Assignment:
Go through the entries, filter for the word "assistance", and copy every line that has it.

Stored data
※

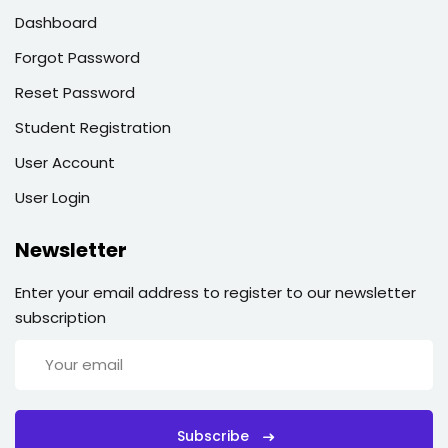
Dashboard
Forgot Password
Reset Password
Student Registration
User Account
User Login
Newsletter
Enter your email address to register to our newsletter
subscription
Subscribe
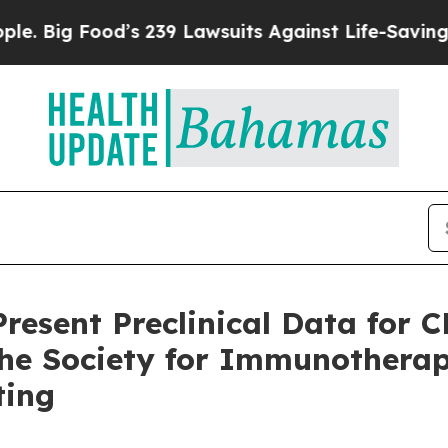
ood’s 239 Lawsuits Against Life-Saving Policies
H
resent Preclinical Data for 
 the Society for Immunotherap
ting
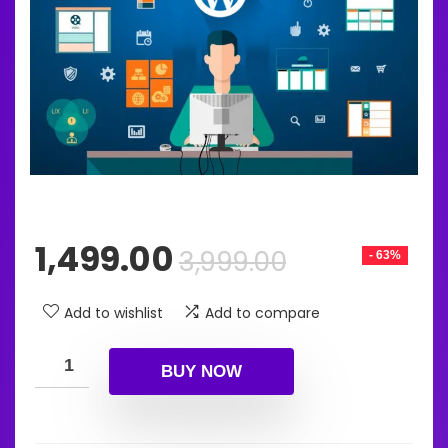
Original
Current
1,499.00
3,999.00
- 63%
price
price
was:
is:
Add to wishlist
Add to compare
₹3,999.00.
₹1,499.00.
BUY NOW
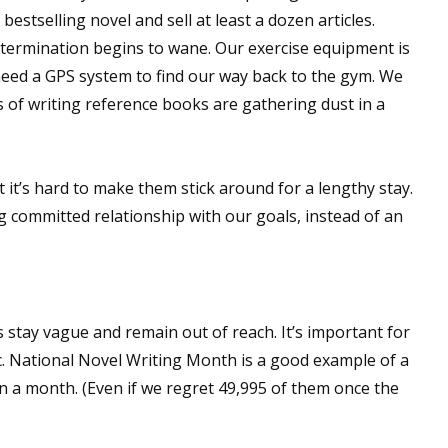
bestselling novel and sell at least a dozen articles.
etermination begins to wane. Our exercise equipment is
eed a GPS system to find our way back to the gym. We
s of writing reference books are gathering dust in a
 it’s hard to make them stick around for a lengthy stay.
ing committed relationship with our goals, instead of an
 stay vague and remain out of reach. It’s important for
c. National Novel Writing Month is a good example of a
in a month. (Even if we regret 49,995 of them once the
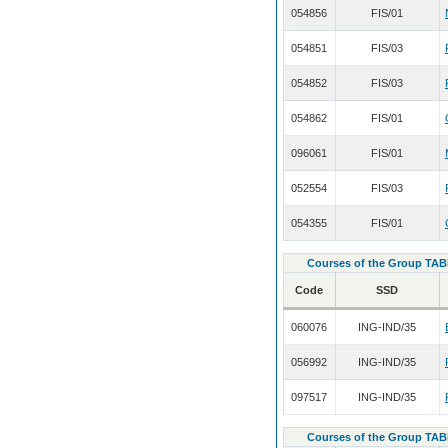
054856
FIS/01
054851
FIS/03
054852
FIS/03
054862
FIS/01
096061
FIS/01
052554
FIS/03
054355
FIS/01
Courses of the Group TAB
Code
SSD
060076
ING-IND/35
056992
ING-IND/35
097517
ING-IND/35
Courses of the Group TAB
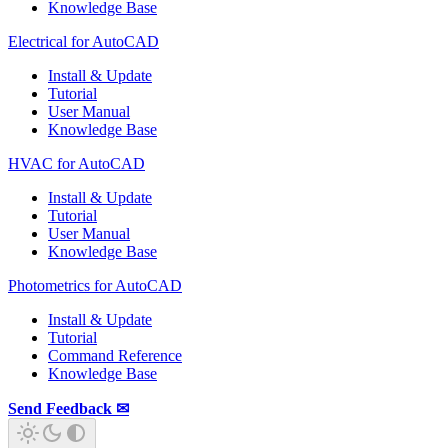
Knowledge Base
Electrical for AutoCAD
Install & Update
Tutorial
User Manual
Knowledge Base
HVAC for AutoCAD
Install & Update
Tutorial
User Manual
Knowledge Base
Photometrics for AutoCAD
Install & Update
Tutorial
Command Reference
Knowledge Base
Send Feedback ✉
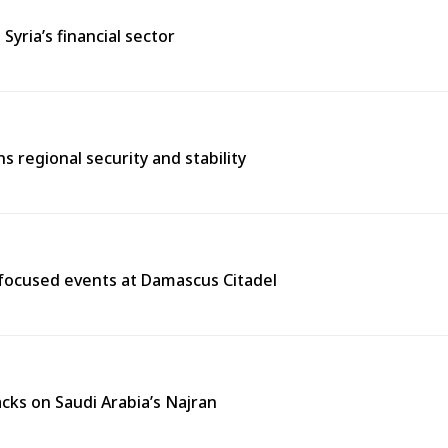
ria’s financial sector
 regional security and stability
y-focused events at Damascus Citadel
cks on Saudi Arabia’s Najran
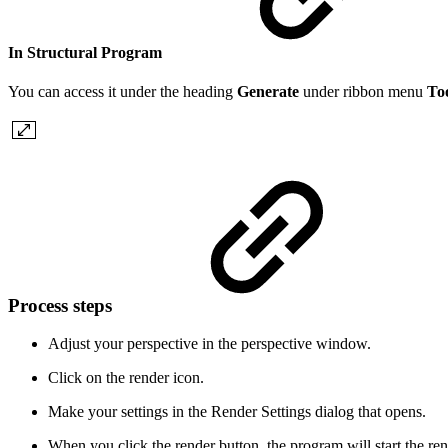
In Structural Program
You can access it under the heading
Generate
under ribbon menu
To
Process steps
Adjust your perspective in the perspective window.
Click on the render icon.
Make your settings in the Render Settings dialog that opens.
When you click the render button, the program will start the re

※

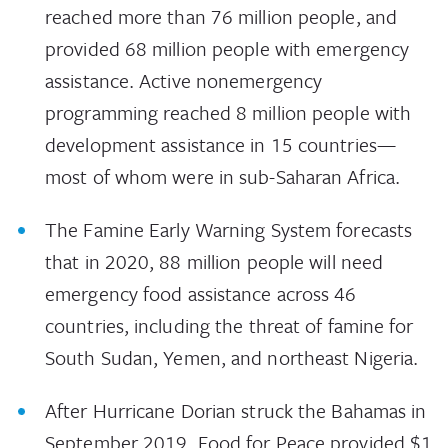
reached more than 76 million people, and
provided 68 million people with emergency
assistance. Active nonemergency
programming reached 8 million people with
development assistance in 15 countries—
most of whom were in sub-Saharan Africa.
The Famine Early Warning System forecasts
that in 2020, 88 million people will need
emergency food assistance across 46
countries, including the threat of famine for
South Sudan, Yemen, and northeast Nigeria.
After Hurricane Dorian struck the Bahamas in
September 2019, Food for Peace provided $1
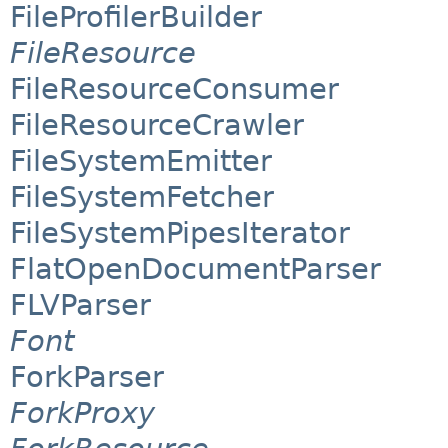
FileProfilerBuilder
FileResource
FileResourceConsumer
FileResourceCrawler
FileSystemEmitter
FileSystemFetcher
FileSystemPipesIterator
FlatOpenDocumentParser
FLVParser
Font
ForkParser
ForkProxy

※

Result for this exercise:
assistance. Active nonemergency
development assistance in 15 countries—
emergency food assistance across 46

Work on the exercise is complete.